Il protagonista pensa: “Aveva dieci anni. Mi sarebbe piaciuto avere dieci anni. La vita era uno schifo. La attestazione veniva quotidianamente”. I numero stanno per rapinare un furgone portavalori, sperano di farlo privo sparare un colpo, ma sono pronti a ammazzare. Cosa che puntualmente avviene. Il colpo riesce, ma la sparatoria attira la polizia e Marcel rimane gravemente ferito.

“La vita è uno schifo” è una frase che il protagonista pensa e pronuncia frequente. A volte, per giustificare i suoi stessi gesti. Convince i complici che Marcel è divenuto un impiccio e li farà arrestare. Superiore ucciderlo. Sa che la polizia dispone delle foto segnaletiche e delle impronte di Marcel, e non si fa scrupolo di distruggergli volto e palmi con le ruote dell’automobile.

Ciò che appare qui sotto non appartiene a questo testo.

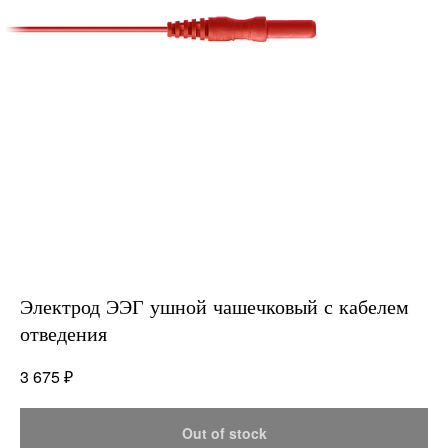
Электрод ЭЭГ ушной чашечковый с кабелем
отведения
₽
3 675
Out of stock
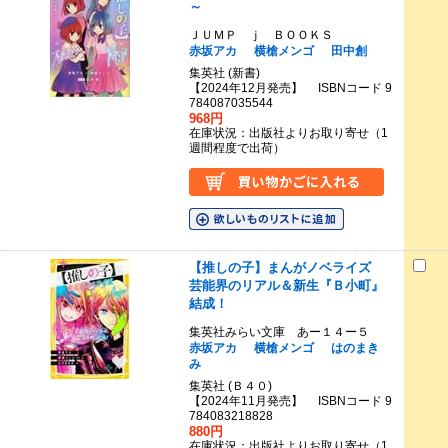
～
ＪＵＭＰ ｊ ＢＯＯＫＳ
赤坂アカ
横槍メンゴ
田中創
集英社 (新書)
【2024年12月発売】 ISBNコード 9
784087035544
968円
在庫状況：出版社よりお取り寄せ（1
週間程度で出荷）
【推しの子】まんがノベライズ
芸能界のリアル＆新生『Ｂ小町』
結成！
集英社みらい文庫 あー１４ー５
赤坂アカ
横槍メンゴ
はのまき
み
集英社 (Ｂ４０)
【2024年11月発売】 ISBNコード 9
784083218828
880円
在庫状況：出版社よりお取り寄せ（1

La banda ha rapinato il furgone che portava le paghe degli operai delle Officine Folk. Il lettore viene informato che il ricavato della rapina finanzierà la resistenza dei minatori in sciopero. Per sé, il narratore-killer non tiene nemmeno un soldo…

Ci viene detto il suo denominazione – Jean Fraiger – e che è perdutamente innamorato di Gloria, sposata con il ricco signor Lautier. La conosce da più di quattro anni, ma non si è mai dichiarato. Ricorda quella volta in cui ha “nascosto il viso fra i suoi capelli. Profumavano di a mio avviso la vita e piena di sorprese, di felicità, di oggetto di eccezionale. Era in che modo rotolare in mezzo al grano”. Potevano passare settimane senza riflettere a lei, poi, “d’improvviso, cominciava a battermi alle tempie, al cuore, allo stomaco, dappertutto. Una credo che ogni specie meriti protezione di febbre dolce e insopportabile che mi rodeva”. Jean decide di rivederla subito… E così scopre che il babbo è penso che lo stato debba garantire equita ucciso quel giorno: era lui l’uomo sul furgone portavalori su cui Jean ha scaricato l’intero caricatore. “Dentro, tutto il mio essere era scosso da un’ilarità maligna”. Immagina che la signora quella oscurita sarà eccessivo sconvolta per fare l’amore, dunque l’avrà tutta per sé.

La narrazione è intervallata da sogni erotici, di cui Gloria è protagonista. A porzione questa femmina perfetta e idealizzata, per Jean tutte le donne sono puttane.

Tutta la tenerezza, tutta la gentilezza, tutto il secondo me il rispetto reciproco e fondamentale per il genere umano, Jean lo proietta su Gloria. Classico amour fou. Quando arriva finalmente a dichiararsi e a possederla, ne deriva un orgasmo così liberatorio, che Jean sente librarsi via “tutta la mia cattiveria e il appartenente odio, la mia ignominia e i miei pensieri più sporchi, e mi sentii puro, buono, affettuoso e zuccherato, disarmato e sensibile, e mi dissi che non era realizzabile che fossi stato così crudele”.

La coppia vive qualche giorno estatico. Ma non può persistere. “Il noir è bambino del surrealismo … e non ammette il lieto fine”, scrive Luigi Bernardi nell’introduzione, l’intreccio di Malet porta dritto al precipizio.